I turned a corner. Then someone fired a gun, and I ducked into a doorway. A few seconds later a ragtag crew of mostly young people rushed past, and I joined them, the cops at our backs. That's when I approached the young father.

He told me I was part of the problem. I said I was just doing my job. We ducked onto a side street and exchanged words. We quickly attracted an audience, including a blond film student who stuck a video camera in his face. Once we stopped fighting and starting talking, however, she and her entourage got bored and left.

Then the young father shared something. He said he hadn't brought his sons there to endanger them. He brought them to awaken them to their lot in life. This is the easy kind of racism to detect, he explained — the authorities protecting racists while black men are harassed on the public streets, tear-gassed, and shoved against police cruisers.

The other kind of racism, the kind that makes you casually dismissed or resented or passed over for jobs, isn't so blatant. And you can't effectively fight the second before experiencing the first.

I knew then why he had called me clueless. As I looked at the scared boys, at the dried tributary of tears down the dusty cheek of one, I told the young father he was right after all. He couldn't teach me like he was teaching his children. We just didn't see things the same way.

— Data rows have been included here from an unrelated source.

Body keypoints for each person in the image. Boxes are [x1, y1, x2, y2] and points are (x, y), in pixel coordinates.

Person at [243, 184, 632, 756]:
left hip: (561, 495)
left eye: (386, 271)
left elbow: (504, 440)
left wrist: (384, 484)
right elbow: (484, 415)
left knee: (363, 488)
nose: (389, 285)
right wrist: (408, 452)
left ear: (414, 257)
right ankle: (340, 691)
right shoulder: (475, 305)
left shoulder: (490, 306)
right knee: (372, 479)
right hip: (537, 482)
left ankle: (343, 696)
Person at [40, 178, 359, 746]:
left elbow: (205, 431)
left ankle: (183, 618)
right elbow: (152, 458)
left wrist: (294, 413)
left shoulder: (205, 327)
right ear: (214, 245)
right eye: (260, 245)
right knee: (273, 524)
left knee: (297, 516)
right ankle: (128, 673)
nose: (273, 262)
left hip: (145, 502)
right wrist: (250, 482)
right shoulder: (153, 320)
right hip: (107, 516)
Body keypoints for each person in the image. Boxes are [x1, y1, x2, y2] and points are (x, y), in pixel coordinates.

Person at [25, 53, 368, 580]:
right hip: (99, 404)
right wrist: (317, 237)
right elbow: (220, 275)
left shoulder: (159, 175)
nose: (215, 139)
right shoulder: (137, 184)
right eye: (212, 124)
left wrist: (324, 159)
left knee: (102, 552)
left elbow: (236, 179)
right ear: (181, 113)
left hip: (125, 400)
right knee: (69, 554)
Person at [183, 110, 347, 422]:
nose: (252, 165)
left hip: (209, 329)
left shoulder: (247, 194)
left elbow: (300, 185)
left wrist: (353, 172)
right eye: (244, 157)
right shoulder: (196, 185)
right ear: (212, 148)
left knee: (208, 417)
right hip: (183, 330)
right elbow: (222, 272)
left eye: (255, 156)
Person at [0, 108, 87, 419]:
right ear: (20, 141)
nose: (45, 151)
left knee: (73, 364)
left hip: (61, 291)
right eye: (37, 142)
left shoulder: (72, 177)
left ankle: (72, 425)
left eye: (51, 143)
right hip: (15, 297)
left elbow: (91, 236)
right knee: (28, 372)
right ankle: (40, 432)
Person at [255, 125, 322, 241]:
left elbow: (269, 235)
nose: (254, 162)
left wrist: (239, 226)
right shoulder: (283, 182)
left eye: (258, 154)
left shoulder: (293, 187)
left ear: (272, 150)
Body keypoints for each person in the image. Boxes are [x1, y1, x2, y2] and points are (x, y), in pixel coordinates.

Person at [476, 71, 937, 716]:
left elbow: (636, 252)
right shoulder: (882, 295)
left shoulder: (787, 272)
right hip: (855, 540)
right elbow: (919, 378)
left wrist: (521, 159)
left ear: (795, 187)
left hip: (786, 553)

I didn't want to see this. I didn't want to know how far we haven't come. I had sought out the young father because I needed to find something redeeming about the whole experience, even if it was just the realization that I couldn't understand.

I still doubt his boys learned anything positive from the Klan. It's more likely they learned something from the conversation their father had with a white reporter on the fringe of the fray: Everyone is capable of respect, even the clueless.